LONDON (Reuters) - Iran’s oil exports hit 2.7 million barrels per day (bpd) in May, the Oil Ministry’s news agency SHANA reported on Saturday, a new record since the lifting of international sanctions on Tehran in 2016, and despite the threats of fresh U.S. sanctions.
U.S. President Donald Trump on May 8 said the United States was exiting a 2015 nuclear deal with Iran and would impose new sanctions that seek to reduce the country’s oil shipments.
Iran exported 2.4 million bpd of crude oil in May, SHANA reported, and 300,000 bpd of natural gas condensate.
Iran’s oil exports was 2.6 bpd in April.
The estimates from Geneva-based Petro-Logistics suggested this week that Iranian oil buyers are not rushing to cut volumes from OPEC’s third-largest producer. The U.S. sanctions have a 180-day period during which buyers should “wind down” purchases.
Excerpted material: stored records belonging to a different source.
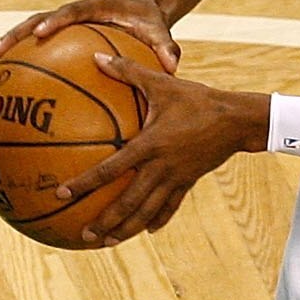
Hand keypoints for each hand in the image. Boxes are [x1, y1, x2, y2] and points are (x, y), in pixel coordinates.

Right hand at [0, 0, 181, 72]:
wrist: (143, 13)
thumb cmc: (151, 25)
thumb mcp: (161, 34)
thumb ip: (166, 48)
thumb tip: (172, 67)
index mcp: (97, 6)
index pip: (73, 10)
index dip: (56, 20)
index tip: (42, 33)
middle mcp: (76, 11)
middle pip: (41, 18)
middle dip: (20, 32)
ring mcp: (66, 22)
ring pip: (33, 29)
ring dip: (14, 43)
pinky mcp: (62, 33)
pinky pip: (40, 44)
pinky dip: (25, 57)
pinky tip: (10, 78)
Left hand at [60, 53, 268, 244]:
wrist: (237, 120)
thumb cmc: (197, 99)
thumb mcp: (161, 83)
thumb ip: (127, 71)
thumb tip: (96, 57)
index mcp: (149, 145)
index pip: (110, 169)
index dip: (85, 183)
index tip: (62, 193)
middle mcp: (160, 168)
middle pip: (128, 203)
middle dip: (105, 221)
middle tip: (84, 236)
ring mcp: (175, 179)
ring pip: (146, 212)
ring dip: (126, 229)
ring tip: (106, 242)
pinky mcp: (188, 182)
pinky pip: (170, 207)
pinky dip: (157, 219)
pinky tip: (147, 230)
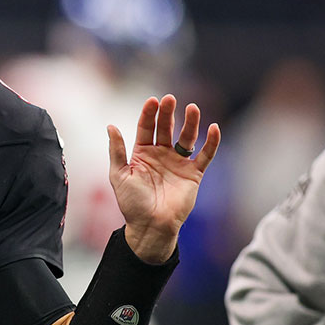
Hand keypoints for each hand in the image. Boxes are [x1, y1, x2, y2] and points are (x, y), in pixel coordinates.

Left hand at [106, 94, 220, 262]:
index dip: (148, 114)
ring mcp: (178, 163)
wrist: (150, 226)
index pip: (146, 128)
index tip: (152, 100)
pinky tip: (214, 128)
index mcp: (142, 153)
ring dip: (190, 123)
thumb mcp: (119, 175)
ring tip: (192, 108)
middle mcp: (161, 155)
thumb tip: (111, 126)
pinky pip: (205, 155)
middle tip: (170, 98)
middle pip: (166, 128)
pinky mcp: (193, 174)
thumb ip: (117, 151)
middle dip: (168, 113)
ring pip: (187, 138)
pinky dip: (211, 143)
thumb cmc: (132, 203)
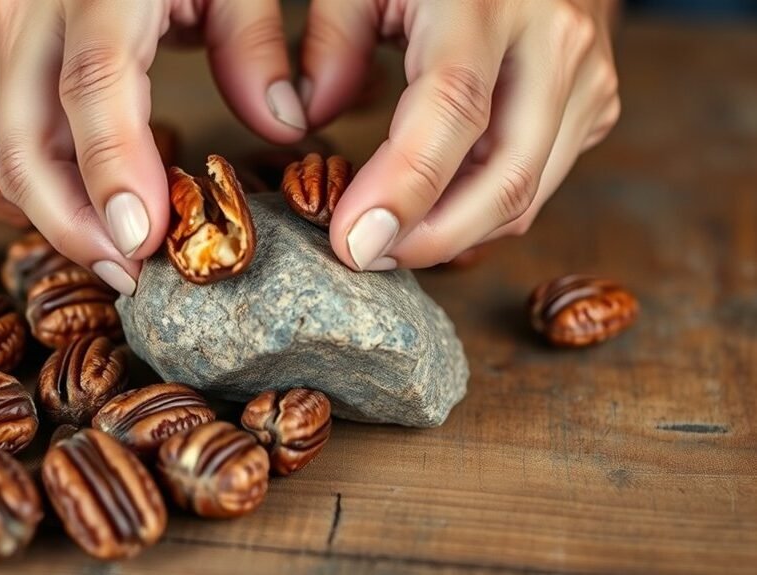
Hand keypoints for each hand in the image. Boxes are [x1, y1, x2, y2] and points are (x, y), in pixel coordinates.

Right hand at [0, 0, 306, 293]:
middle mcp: (36, 2)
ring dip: (59, 207)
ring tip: (123, 254)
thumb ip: (255, 43)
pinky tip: (96, 203)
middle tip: (129, 278)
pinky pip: (11, 121)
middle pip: (24, 133)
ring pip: (10, 137)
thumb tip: (283, 127)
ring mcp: (9, 21)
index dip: (112, 169)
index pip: (93, 85)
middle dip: (71, 221)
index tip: (143, 243)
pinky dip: (49, 173)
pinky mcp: (5, 40)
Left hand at [300, 0, 620, 269]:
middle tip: (365, 255)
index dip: (402, 187)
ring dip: (454, 233)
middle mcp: (555, 40)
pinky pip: (539, 184)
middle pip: (506, 177)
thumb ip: (330, 40)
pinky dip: (482, 211)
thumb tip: (301, 123)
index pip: (452, 109)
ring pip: (527, 196)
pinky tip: (437, 206)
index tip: (352, 241)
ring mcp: (587, 77)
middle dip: (432, 239)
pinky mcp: (596, 105)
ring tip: (391, 234)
The bulk of Iran’s crude exports, at least 1.8 million bpd, goes to Asia. Most of the rest goes to Europe and these volumes are seen by analysts and traders as the more vulnerable to being curbed by U.S. sanctions.
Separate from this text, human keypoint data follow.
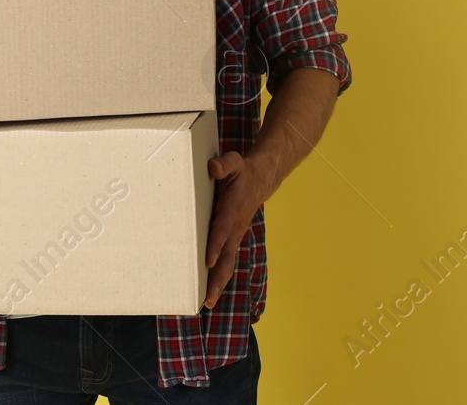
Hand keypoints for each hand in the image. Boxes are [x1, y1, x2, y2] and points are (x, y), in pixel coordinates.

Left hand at [203, 150, 274, 309]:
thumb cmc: (241, 172)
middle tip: (207, 299)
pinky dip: (219, 276)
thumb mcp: (234, 162)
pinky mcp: (233, 238)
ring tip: (207, 304)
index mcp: (232, 209)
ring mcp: (235, 235)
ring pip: (227, 263)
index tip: (208, 261)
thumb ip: (224, 165)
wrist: (260, 180)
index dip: (215, 245)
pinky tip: (209, 290)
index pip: (222, 229)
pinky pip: (226, 260)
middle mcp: (235, 227)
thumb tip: (213, 168)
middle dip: (217, 279)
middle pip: (226, 257)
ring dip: (218, 283)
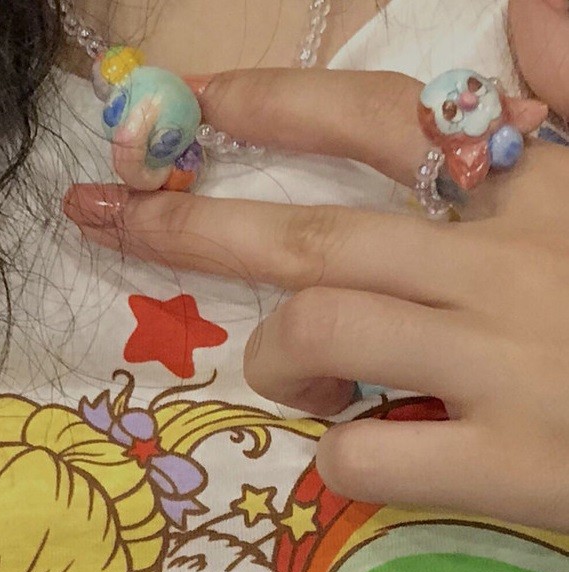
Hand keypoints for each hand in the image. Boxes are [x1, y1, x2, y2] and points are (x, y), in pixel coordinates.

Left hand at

European powers still see the nuclear accord as the best chance of stopping Tehran from acquiring a nuclear weapon and have intensified efforts to save the pact.
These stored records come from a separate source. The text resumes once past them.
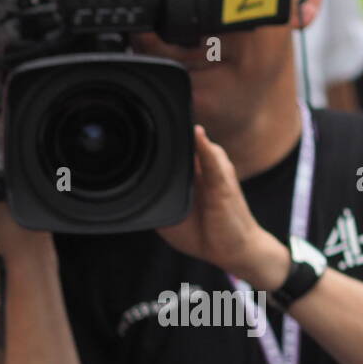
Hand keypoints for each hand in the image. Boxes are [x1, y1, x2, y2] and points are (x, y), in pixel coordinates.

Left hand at [156, 126, 288, 287]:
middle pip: (186, 144)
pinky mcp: (224, 183)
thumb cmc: (203, 233)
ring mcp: (215, 173)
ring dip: (186, 134)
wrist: (232, 250)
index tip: (140, 125)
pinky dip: (204, 148)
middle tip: (151, 113)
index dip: (160, 139)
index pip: (174, 151)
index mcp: (190, 175)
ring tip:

Iran’s top leader Ayatollah Ali Khamenei said on May 23 that European powers must protect Iranian oil sales from U.S. sanctions, and continue buying Iranian crude, if they want Tehran to stay in the nuclear deal.
Iranian Oil Minister Bijan Zanganeh said this week that he was hopeful that an agreement with Europe would inspire other potential buyers of Iranian oil.